At least 35 civilians have been killed by a bomb that hit a convoy of vehicles in the north of Burkina Faso where jihadist militant groups are active, the authorities say.
Dozens of others were wounded.
Convoys escorted by the army are used to deliver supplies to towns that are otherwise cut off by militants.
Deadly attacks have been on the rise in Burkina Faso, despite a coup in January led by soldiers who said they would tackle the insecurity.
Monday's blast took place on a stretch of road between the towns of Djibo and Bourzanga, an area where militants have attacked villages, police and military positions for the past seven years.
The local authority said that one of the vehicles in the convoy ran over an improvised explosive device.
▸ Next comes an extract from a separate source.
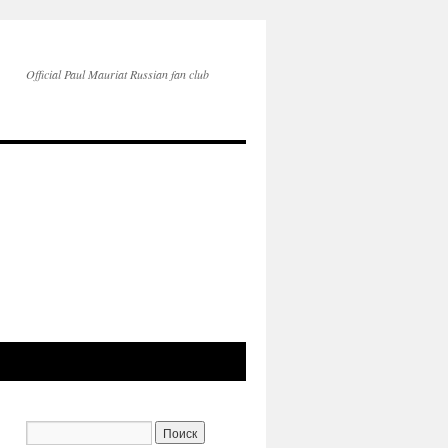
Official Paul Mauriat Russian fan club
No group has said it was behind the killings.
The victims were mainly traders who were going to buy supplies in the capital, Ouagadougou, and students who were returning to the city before the start of term next week, one resident told the BBC.
In an effort to deal with the militants, the government has said it has intensified the army's "offensive actions" and also initiated dialogue with certain armed groups.
It argues that this strategy has allowed dozens of young people to lay down their arms and for some communities to go back to their villages.
This latest attack comes days after military ruler Lt-Col Paul-Henri Damiba met with his counterparts from Mali and Ivory Coast to discuss ways to work together to tackle the region's security problems.
In January, Burkina Faso's President Roch Kaboré was ousted by military men driven by concerns over the government's inability to deal with growing militant Islamist violence.
"We have more than what it takes to win this war," Lt-Col Damiba said when he was sworn in as president in February.
But going by the number of attacks in recent months, citizens are not safer.
On Monday, a group of aid organisations said about a tenth of the population had been displaced by conflict. More people fled during the first half of this year than in the whole of 2011, they added.